17 August 2012

Israel and Iran, Again

Yep, it's been awhile since we ran an article about Israel's concern with Iran's nuke program. Are we getting closer to open warfare? Or is Israel waiting for Assad to implode in Syria before doing anything so as not to give the world a distraction from what's happening there?

It is often hard for Americans to grasp the idea of an existential threat to a nation. While one existed for Americans during the Cold War, since then the notion that any single actor with any single act could effectively obliterate Americans or their lifestyle is very hard for many people to get their brains around. But that is exactly the threat that Israelis face from even a "limited" Iranian nuclear attack. And though it is reasonable to debate whether the Iranians would actually use such a weapon against Israel given the likely consequences for them, from the Israeli perspective, given Iranian threats and actions, the risks of guessing wrong about the intent of the leaders in Tehran are so high that inaction could easily be seen to be the imprudent path.
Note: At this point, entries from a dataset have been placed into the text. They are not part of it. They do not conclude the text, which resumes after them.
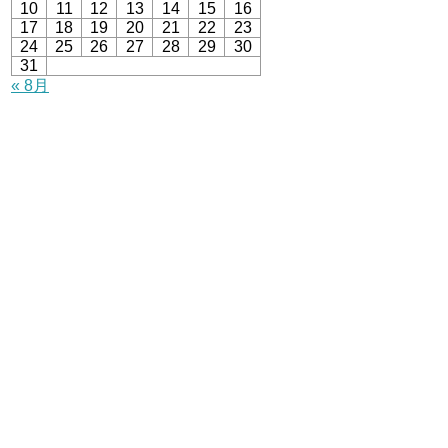
10
11
12
13
14
15
16
17
18
19
20
21
22
23
24
25
26
27
28
29
30
31
« 8月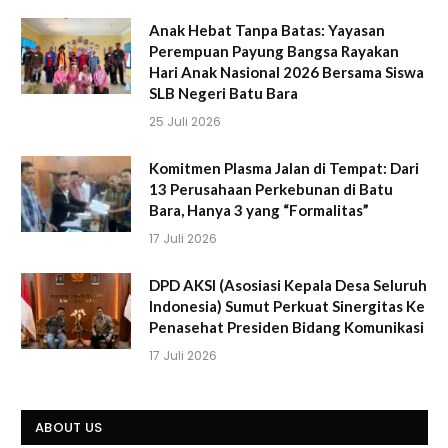
Anak Hebat Tanpa Batas: Yayasan
Perempuan Payung Bangsa Rayakan
Hari Anak Nasional 2026 Bersama Siswa
SLB Negeri Batu Bara
25 Juli 2026
Komitmen Plasma Jalan di Tempat: Dari
13 Perusahaan Perkebunan di Batu
Bara, Hanya 3 yang “Formalitas”
17 Juli 2026
DPD AKSI (Asosiasi Kepala Desa Seluruh
Indonesia) Sumut Perkuat Sinergitas Ke
Penasehat Presiden Bidang Komunikasi
17 Juli 2026
ABOUT US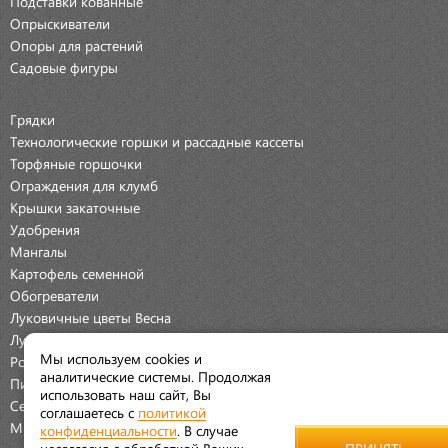
Подставки кованные
Опрыскиватели
Опоры для растений
Садовые фигуры
Грядки
Технологические горшки и рассадные кассеты
Торфяные горшочки
Ограждения для клумб
Крышки закаточные
Удобрения
Мангалы
Картофель семенной
Обогреватели
Луковичные цветы Весна
Луковичные цветы Осень
Мы используем cookies и
Розы
аналитические системы. Продолжая
Пионы
использовать наш сайт, Вы
Семена Овощей
соглашаетесь с
политикой
Мраморная крошка
конфиденциальности
. В случае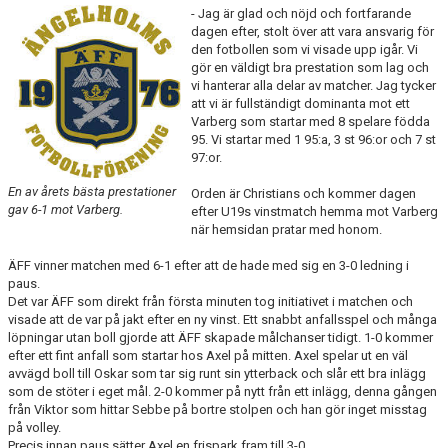
- Jag är glad och nöjd och fortfarande
dagen efter, stolt över att vara ansvarig för
TEORI
den fotbollen som vi visade upp igår. Vi
gör en väldigt bra prestation som lag och
vi hanterar alla delar av matcher. Jag tycker
att vi är fullständigt dominanta mot ett
Varberg som startar med 8 spelare födda
95. Vi startar med 1 95:a, 3 st 96:or och 7 st
97:or.
En av årets bästa prestationer
Orden är Christians och kommer dagen
gav 6-1 mot Varberg.
efter U19s vinstmatch hemma mot Varberg
när hemsidan pratar med honom.
ÄFF vinner matchen med 6-1 efter att de hade med sig en 3-0 ledning i
paus.
Det var ÄFF som direkt från första minuten tog initiativet i matchen och
visade att de var på jakt efter en ny vinst. Ett snabbt anfallsspel och många
löpningar utan boll gjorde att ÄFF skapade målchanser tidigt. 1-0 kommer
efter ett fint anfall som startar hos Axel på mitten. Axel spelar ut en väl
avvägd boll till Oskar som tar sig runt sin ytterback och slår ett bra inlägg
som de stöter i eget mål. 2-0 kommer på nytt från ett inlägg, denna gången
från Viktor som hittar Sebbe på bortre stolpen och han gör inget misstag
på volley.
Precis innan paus sätter Axel en frispark fram till 3-0.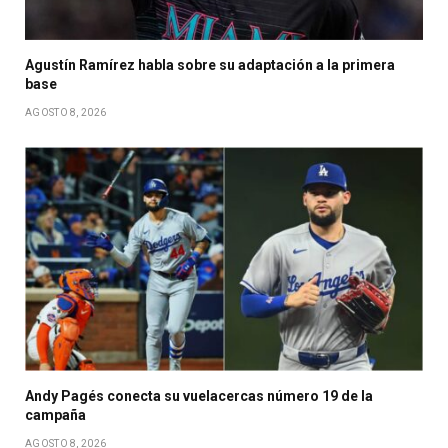
Agustín Ramírez habla sobre su adaptación a la primera
base
AGOSTO 8, 2026
Andy Pagés conecta su vuelacercas número 19 de la
campaña
AGOSTO 8, 2026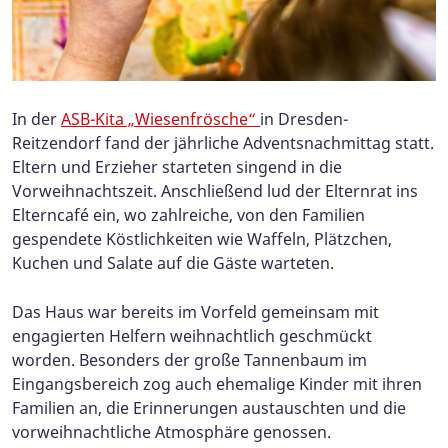
In der
ASB-Kita „Wiesenfrösche“
in Dresden-
Reitzendorf fand der jährliche Adventsnachmittag statt.
Eltern und Erzieher starteten singend in die
Vorweihnachtszeit. Anschließend lud der Elternrat ins
Elterncafé ein, wo zahlreiche, von den Familien
gespendete Köstlichkeiten wie Waffeln, Plätzchen,
Kuchen und Salate auf die Gäste warteten.
Das Haus war bereits im Vorfeld gemeinsam mit
engagierten Helfern weihnachtlich geschmückt
worden. Besonders der große Tannenbaum im
Eingangsbereich zog auch ehemalige Kinder mit ihren
Familien an, die Erinnerungen austauschten und die
vorweihnachtliche Atmosphäre genossen.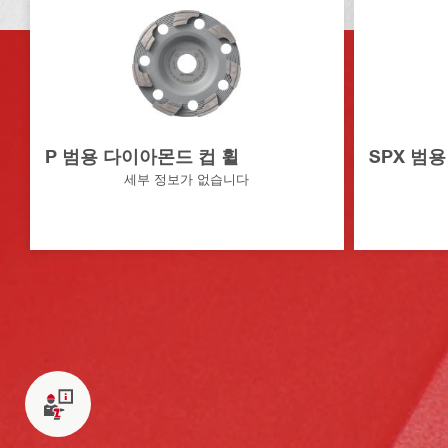
P 범용 다이아몬드 컵 휠
SPX 범
세부 정보가 없습니다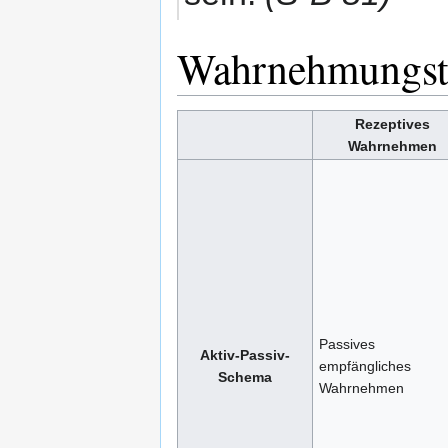
Wahrnehmungst
Rezeptives
Wahrnehmen
Passives
Aktiv-Passiv-
empfängliches
Schema
Wahrnehmen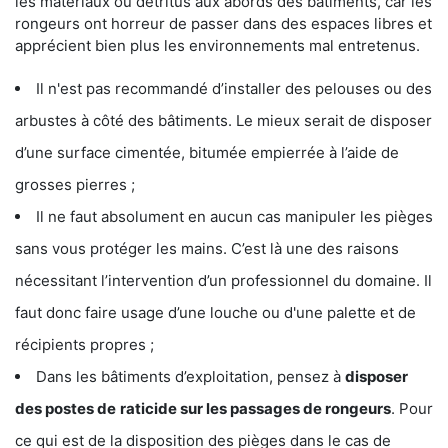
les matériaux ou détritus aux abords des bâtiments, car les
rongeurs ont horreur de passer dans des espaces libres et
apprécient bien plus les environnements mal entretenus.
Il n'est pas recommandé d’installer des pelouses ou des
arbustes à côté des bâtiments. Le mieux serait de disposer
d’une surface cimentée, bitumée empierrée à l’aide de
grosses pierres ;
Il ne faut absolument en aucun cas manipuler les pièges
sans vous protéger les mains. C’est là une des raisons
nécessitant l’intervention d’un professionnel du domaine. Il
faut donc faire usage d’une louche ou d'une palette et de
récipients propres ;
Dans les bâtiments d’exploitation, pensez à
disposer
des postes de
raticide sur les passages de rongeurs
. Pour
ce qui est de la disposition des pièges dans le cas de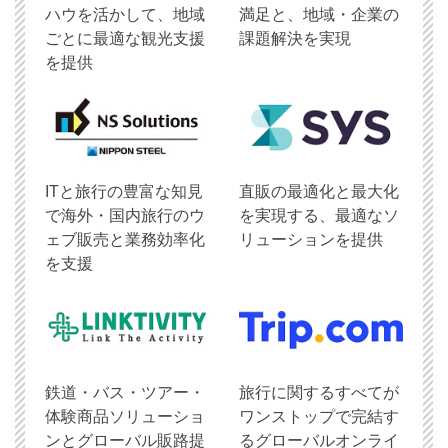
ハウを活かして、地域
満足と、地域・企業の
ごとに最適な観光支援
課題解決を実現
を提供
ITと旅行の豊富な知見
直販の最適化と最大化
で海外・国内旅行のウ
を実現する、最適なソ
ェブ販売と業務効率化
リューションを提供
を支援
鉄道・バス・ツアー・
旅行に関するすべてが
体験商品ソリューショ
ワンストップで完結す
ンとグローバル販路提
るグローバルオンライ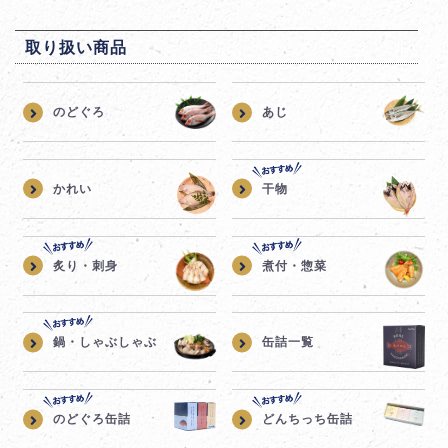
取り扱い商品
のどぐろ
あじ
かれい
干物
炙り・刺身
煮付・惣菜
鍋・しゃぶしゃぶ
缶詰一覧
のどぐろ缶詰
どんちっち缶詰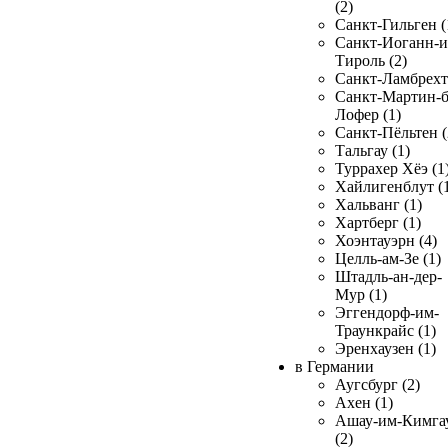
(2)
Санкт-Гильген (
Санкт-Иоганн-и
Тироль (2)
Санкт-Ламбрехт 
Санкт-Мартин-б
Лофер (1)
Санкт-Пёльтен (
Тальгау (1)
Туррахер Хёэ (1
Хайлигенблут (
Хальванг (1)
Хартберг (1)
Хоэнтауэрн (4)
Целль-ам-Зе (1)
Штадль-ан-дер-
Мур (1)
Эггендорф-им-
Траункрайс (1)
Эренхаузен (1)
в Германии
Аугсбург (2)
Ахен (1)
Ашау-им-Кимга
(2)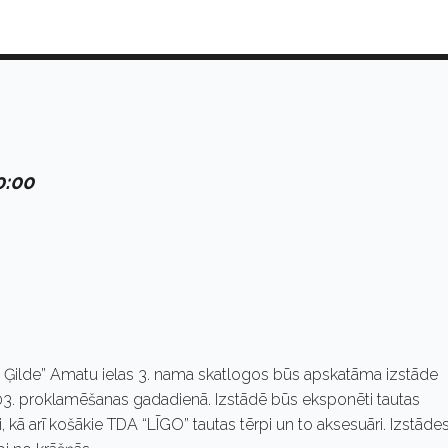
0:00
Ģilde” Amatu ielas 3. nama skatlogos būs apskatāma izstāde
103. proklamēšanas gadadienā. Izstādē būs eksponēti tautas
, kā arī košākie TDA “LĪGO” tautas tērpi un to aksesuāri. Izstāde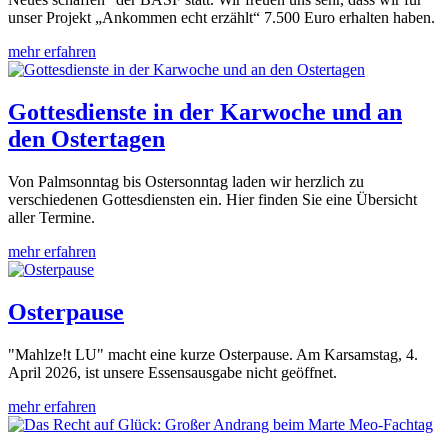
unser Projekt „Ankommen echt erzählt“ 7.500 Euro erhalten haben.
mehr erfahren
Gottesdienste in der Karwoche und an
den Ostertagen
Von Palmsonntag bis Ostersonntag laden wir herzlich zu
verschiedenen Gottesdiensten ein. Hier finden Sie eine Übersicht
aller Termine.
mehr erfahren
Osterpause
"Mahlze!t LU" macht eine kurze Osterpause. Am Karsamstag, 4.
April 2026, ist unsere Essensausgabe nicht geöffnet.
mehr erfahren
This summarizes the carefully worded case made last week in the Wall Street Journal by Israel's ambassador to the United States, Michael Oren. His article was nothing less than a case for war, and, over lunch on Friday, Aug. 10, he underscored to me how much thought and care was put into its drafting. (Oren is, for the record, my longtime very good friend.) The response to the article included the unlikely endorsement of its core points by Khalid Al Khalifa, the foreign minister of Bahrain, who tweeted it with the words "Time Is Short For Iran Diplomacy." It also was seen as one of the most important of last week's signals that Israel's discomfort with the Iran situation is growing greater, signals that included on-the-record statements by Deputy Foreign Minister Danny Ayalon and off-the-record statements to journalist Ari Shavit (widely assumed to have been from Defense Minister Ehud Barak) that both underscored and amplified Oren's case for ramped-up pressure on Iran.

By: Brant

1 comment:

S O said...

I'd like to add that Syria, Iraq and Iran faced an existential threat of possibly being all dead tomorrow for decades. Its origin was and is still so for Iran: Israel.